After receiving praise in the Un Certain Regard portion of Cannes last May, Mohamed Diab’s latest movie, Clash (Ishtibak) is opening in theatres today.

Yesterday, Diab lamented deliberate attempts to derail the commercial success of his enterprise, citing pressures from certain “agencies” to ensure the movie is a box office flop; pressures that led to the sudden withdrawal of the distributor, a lack of proper advertising, late censorship approvals, and a coordinated campaign among a clique of critics to either completely ignore the movie, or label it as a “festival film” unappealing to mainstream viewers.

Diab wonders why these agencies are taking such measures, even though the movie, as he asserts, is apolitical, and does not take sides in the polarization that took root on June 30th, 2016.
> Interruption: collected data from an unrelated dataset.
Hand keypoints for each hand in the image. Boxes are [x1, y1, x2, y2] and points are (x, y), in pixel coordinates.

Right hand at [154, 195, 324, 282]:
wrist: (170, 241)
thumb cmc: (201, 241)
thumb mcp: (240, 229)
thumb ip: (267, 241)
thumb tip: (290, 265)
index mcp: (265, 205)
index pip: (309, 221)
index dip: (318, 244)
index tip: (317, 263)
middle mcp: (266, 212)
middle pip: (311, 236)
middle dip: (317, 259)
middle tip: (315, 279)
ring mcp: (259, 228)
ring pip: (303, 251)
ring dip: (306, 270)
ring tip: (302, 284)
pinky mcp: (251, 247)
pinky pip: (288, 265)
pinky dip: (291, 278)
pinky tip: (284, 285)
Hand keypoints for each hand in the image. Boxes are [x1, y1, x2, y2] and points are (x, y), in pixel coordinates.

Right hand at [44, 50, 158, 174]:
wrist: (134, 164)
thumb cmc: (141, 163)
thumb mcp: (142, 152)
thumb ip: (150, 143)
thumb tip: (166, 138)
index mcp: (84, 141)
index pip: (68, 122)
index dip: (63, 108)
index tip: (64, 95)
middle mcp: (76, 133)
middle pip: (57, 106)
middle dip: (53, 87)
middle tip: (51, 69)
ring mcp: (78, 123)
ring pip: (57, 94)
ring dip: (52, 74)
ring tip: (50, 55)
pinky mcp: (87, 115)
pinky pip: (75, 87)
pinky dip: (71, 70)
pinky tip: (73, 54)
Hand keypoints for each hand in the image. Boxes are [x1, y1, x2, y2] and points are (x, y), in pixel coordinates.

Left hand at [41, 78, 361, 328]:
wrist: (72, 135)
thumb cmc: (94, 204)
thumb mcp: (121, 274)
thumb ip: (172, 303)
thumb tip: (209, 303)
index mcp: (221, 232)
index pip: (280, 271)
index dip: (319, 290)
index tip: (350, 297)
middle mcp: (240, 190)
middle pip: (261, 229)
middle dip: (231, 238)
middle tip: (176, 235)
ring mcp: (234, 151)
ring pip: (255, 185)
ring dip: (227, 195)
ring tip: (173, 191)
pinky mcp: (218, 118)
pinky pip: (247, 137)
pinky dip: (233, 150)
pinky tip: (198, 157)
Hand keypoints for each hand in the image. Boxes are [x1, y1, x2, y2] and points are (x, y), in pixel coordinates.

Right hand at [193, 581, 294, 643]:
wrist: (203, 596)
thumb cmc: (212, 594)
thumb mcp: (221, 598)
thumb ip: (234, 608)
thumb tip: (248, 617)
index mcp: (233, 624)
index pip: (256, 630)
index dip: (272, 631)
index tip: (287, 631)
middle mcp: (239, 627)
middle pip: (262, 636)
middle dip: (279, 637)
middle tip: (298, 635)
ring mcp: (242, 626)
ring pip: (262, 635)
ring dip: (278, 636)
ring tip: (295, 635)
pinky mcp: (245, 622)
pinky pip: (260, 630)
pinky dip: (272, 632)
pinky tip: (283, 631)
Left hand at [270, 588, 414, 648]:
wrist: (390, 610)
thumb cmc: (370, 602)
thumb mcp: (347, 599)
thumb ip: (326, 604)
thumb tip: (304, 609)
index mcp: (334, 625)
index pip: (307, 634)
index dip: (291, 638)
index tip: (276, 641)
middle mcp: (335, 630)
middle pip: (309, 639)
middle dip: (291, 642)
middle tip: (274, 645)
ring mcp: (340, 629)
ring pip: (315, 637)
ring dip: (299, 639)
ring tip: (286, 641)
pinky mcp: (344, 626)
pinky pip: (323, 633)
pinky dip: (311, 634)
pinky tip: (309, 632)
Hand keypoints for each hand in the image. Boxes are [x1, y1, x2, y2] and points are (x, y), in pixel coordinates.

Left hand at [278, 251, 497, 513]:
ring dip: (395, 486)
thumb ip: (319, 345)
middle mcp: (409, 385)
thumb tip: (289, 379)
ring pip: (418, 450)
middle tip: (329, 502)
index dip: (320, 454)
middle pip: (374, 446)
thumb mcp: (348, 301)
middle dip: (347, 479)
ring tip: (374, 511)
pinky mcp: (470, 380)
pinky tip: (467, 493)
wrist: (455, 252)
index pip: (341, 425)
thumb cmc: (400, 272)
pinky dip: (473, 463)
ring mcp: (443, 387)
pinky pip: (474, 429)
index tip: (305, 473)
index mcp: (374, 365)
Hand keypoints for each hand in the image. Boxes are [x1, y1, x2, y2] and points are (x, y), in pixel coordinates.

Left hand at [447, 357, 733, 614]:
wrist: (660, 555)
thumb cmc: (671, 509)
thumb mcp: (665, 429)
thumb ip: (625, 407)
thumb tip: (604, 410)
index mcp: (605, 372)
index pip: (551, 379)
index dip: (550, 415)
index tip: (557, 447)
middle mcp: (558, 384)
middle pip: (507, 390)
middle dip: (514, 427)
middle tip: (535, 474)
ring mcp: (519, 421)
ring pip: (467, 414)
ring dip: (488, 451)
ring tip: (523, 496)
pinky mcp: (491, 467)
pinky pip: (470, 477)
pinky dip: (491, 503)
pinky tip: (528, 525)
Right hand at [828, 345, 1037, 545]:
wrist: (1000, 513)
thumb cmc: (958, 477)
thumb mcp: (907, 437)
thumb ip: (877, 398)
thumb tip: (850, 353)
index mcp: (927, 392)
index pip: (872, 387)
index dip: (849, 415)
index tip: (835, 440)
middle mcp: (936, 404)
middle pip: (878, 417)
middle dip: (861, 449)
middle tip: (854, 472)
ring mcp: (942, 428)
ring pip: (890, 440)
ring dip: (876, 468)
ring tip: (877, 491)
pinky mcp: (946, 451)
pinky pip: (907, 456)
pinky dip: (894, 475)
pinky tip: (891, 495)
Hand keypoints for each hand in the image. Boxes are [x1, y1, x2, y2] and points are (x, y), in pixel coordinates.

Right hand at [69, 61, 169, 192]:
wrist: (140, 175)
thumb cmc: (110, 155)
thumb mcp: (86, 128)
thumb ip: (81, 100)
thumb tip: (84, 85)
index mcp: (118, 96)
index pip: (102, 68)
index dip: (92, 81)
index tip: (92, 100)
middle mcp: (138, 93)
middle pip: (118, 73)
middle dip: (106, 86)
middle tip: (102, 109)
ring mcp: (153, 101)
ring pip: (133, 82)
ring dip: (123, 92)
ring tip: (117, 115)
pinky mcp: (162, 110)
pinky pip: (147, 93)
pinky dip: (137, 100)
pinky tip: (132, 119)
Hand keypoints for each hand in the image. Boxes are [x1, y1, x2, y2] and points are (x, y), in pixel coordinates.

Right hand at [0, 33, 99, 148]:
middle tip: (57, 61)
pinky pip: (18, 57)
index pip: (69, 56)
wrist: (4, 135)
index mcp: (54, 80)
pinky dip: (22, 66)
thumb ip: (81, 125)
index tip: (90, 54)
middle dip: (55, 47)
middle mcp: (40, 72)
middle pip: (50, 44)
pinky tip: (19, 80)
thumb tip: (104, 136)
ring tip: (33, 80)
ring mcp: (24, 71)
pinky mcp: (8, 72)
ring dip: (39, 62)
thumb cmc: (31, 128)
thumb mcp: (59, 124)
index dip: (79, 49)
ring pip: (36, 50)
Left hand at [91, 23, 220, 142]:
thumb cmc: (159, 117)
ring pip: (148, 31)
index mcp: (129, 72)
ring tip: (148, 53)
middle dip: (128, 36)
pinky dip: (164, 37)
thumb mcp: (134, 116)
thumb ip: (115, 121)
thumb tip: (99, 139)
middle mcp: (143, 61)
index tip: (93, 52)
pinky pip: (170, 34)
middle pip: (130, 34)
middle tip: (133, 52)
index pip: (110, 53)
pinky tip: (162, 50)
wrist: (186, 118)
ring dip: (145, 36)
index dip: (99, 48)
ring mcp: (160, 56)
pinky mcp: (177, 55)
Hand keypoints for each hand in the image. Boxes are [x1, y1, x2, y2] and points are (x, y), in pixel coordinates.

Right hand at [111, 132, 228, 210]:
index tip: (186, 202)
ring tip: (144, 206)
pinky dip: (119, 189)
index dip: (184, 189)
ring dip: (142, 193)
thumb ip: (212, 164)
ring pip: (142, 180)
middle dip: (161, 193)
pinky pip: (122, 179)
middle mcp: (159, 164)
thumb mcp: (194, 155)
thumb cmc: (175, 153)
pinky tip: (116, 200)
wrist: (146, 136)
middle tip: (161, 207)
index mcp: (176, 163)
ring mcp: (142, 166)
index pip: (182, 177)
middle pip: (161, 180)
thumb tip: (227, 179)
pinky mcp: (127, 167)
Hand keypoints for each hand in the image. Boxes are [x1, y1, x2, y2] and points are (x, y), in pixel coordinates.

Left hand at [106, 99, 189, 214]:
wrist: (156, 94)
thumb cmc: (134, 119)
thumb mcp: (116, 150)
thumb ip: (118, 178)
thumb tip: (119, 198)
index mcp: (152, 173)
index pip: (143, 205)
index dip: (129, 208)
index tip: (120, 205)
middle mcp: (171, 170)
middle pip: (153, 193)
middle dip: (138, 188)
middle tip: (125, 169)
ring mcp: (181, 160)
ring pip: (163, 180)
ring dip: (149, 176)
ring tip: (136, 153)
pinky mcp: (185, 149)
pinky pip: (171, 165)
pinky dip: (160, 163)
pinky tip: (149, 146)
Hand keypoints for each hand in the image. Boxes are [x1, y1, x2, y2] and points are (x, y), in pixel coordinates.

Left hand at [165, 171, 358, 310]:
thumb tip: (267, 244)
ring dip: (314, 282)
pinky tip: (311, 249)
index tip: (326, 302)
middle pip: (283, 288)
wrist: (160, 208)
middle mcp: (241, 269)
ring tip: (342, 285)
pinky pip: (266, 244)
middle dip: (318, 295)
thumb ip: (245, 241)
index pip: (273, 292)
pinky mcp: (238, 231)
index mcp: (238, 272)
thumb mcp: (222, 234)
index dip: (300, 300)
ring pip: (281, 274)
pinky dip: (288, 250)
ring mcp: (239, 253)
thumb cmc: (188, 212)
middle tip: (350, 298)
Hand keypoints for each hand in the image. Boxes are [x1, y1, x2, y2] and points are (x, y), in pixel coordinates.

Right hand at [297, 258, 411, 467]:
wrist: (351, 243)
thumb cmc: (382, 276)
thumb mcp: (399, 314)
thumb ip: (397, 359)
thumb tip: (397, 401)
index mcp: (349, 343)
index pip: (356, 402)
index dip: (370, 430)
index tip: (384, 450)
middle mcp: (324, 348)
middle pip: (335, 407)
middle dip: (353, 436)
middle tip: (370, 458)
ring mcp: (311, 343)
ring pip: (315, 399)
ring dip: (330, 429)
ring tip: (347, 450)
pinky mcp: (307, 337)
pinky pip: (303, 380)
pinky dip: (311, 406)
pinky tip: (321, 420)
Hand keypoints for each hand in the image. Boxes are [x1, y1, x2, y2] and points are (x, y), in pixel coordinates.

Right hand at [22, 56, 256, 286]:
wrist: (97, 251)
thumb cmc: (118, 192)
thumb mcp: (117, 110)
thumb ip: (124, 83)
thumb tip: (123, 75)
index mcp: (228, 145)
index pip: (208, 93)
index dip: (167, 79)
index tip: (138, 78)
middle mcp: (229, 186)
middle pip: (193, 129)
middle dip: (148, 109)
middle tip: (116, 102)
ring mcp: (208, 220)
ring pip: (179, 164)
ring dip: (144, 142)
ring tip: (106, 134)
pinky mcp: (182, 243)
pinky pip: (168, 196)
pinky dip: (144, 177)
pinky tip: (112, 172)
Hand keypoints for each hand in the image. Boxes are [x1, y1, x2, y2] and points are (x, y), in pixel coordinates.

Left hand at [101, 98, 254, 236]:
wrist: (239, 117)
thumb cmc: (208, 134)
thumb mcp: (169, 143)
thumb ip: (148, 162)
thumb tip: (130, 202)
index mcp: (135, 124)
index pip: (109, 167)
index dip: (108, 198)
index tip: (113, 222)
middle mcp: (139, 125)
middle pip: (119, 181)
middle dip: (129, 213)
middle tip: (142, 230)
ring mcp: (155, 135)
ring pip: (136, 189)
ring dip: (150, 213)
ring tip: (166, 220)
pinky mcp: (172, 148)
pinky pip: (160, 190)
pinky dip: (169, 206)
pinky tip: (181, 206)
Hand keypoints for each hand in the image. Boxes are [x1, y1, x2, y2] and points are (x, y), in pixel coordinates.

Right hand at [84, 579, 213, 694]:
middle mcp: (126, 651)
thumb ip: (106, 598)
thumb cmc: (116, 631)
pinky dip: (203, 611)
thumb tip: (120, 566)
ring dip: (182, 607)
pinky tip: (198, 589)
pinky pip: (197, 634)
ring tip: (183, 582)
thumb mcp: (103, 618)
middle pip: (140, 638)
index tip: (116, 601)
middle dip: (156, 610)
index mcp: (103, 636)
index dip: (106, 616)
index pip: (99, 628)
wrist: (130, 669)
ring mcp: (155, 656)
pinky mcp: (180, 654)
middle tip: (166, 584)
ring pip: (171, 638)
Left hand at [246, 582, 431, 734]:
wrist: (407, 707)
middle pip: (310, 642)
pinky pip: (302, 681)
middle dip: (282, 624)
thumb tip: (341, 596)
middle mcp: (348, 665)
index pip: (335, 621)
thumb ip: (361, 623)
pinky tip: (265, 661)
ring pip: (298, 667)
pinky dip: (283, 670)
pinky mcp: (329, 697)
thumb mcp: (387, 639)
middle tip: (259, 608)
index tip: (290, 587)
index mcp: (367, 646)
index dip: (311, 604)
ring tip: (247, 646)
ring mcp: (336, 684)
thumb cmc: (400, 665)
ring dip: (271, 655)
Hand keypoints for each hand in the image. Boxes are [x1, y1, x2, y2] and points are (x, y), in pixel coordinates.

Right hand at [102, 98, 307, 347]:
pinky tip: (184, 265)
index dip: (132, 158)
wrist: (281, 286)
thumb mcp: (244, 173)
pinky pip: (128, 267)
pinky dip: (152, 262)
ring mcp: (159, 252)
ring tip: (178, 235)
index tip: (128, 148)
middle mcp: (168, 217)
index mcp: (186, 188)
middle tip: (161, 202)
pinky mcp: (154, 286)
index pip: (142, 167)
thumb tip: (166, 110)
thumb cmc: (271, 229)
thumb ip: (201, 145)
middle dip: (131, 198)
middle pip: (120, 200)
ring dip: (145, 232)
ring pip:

Diab is no moron, he’s just playing dumb.

The police van is an obvious analogy to the country we share. Diab is impartial to all quarks of the political spectrum that slowly fill in the back of the van, and that is his major fault. In a post June landscape that has little tolerance for anything but complete submission, Diab’s even-handed, nuanced and humanitarian account is unsurprisingly unwelcomed.

Here and there, reviews of his film written by foreigners refer to the “harrowing” ending, probably unaware that it is based on real events. No matter how hard he tries, Diab fails to convince us that his project transcended politics, essentially because his villain was plainly clad in black throughout the film’s scenes. The film reads as an epic indictment of police brutality and excessive violence condoned and encouraged by the festive “laser of love” shining from above. Unfortunately, the connotations of the green laser are lost on foreign reviewers and audiences.

In May, even before the movie had found its way to Egypt, it was being slandered by media personalities working for their puppet-masters in these agencies of the state. Diab must have seen the writing on the wall months earlier. He must have known in his heart of hearts that his latest work would not be received well, no matter how many accolades it received abroad, or perhaps specifically in reaction to these accolades, symbols as they of his treachery, unpatriotism, irreverent dissidence, and the cuts he must be receiving from foreign conspirators.

The breadth and bravura of Clash’s cast aptly captured the sad state of the country’s hapless individuals caught between the pincers of two sorts of fascism. No sooner had the ensemble begun to empathise with one another in their suffocating confines than they were obliterated by the impunity of the agents that Diab now berates.

There is no point in trying to pretend that the film is nonpolitical; that it merely uses June as a MacGuffin for the true social core of the story-line. Clash is a political testament against agents of the state, one that does not lend itself easily to simple sermonizing nor to a mindless glorification of the police. That is why the movie is being muzzled, and that is why it deserves to be watched.